As of March 2008 in Gaza, health care conditions had deteriorated to the point where many complicated surgeries could no longer be done, that according to a Time Magazine story by Tim McGirk. Palestinian children face starvation, stunted growth, and the entire population faces extreme risks from diseases like tuberculosis, which had risen nearly 60% by 2003. Still the blockade continues and health care workers cannot get through with medical supplies or to offer their assistance.
PT 2, stands alone
TRT: 39:20 Produced by Dori Smith Talk Nation Radio Studios, Storrs, CT
Dr. Alice Rothchild is an Assistant Professor of Obstetrics, Gynecology, and Reproductive Biology at Harvard Medical School, and she has devoted much of her medical career to working on behalf of poor and under served communities. She has been a tireless advocate for woman's rights, and was Medical Director of the Womanâs Community Health Center in Cambridge, Mass. during the 1970s. She then co-founded the non profit medical organization, Urban Woman and Child Health, Inc. in Jamaica Plain, Mass. and later joined the staff of Beth Israel Deaconess Medical Center. She became a member of the staff of Harvard Community Health Plan, now Harvard Vanguard Medical Associates.
In Israel and Palestine, the sides have been drawn over 60 years of occupation. Long held beliefs, prejudices and fears, are be passed on to the next generation. The facts about a given offer that could bring peace tend to be victims of a battle for public opinion in Israel and the US. The history of past negotiations between Israelis and Palestinians has been overshadowed by rhetoric and sensational news reporting.
We spoke with Dr. Rothchild on July 27th and at the time the White House was asking Israeli leaders for a freeze on settlements as a way to help restart peace talks with Palestinians. In the time since there have been reports of a compromise that would allow Israel to continue with plans for 2,500 more structures. Meanwhile, Israeli settlers in East Jerusalem and West Bank settlements have become more aggressive. On Sunday August 2nd, Israeli security forces entered the homes of two Palestinian families as they slept, dragging them out of their homes and then moving all of their belongings out. Within hours, Israeli settlers moved into the homes. Secretary of State Hillary Clinton described the eviction as a provocation.
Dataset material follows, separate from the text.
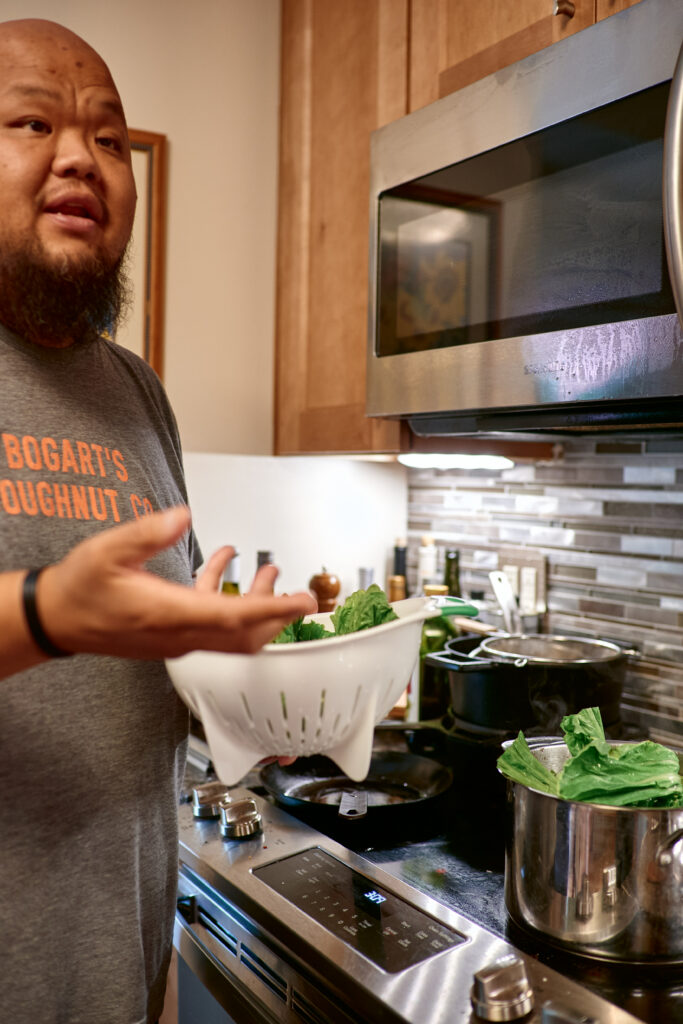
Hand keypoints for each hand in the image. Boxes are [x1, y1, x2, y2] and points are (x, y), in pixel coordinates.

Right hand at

Since 1967, 35% of east Jerusalem has been appropriated for construction of 50,000 housing units for Jews, according to The Guardian magazine of London. At the same time fewer than 600 housing units were built for Palestinian residents with government support. Much has been said about hopes for peace, however, particularly over the Bush/Cheney years, settlement construction has been expanded with some half a million Jewish settlers now living in land that had belonged to Palestinians.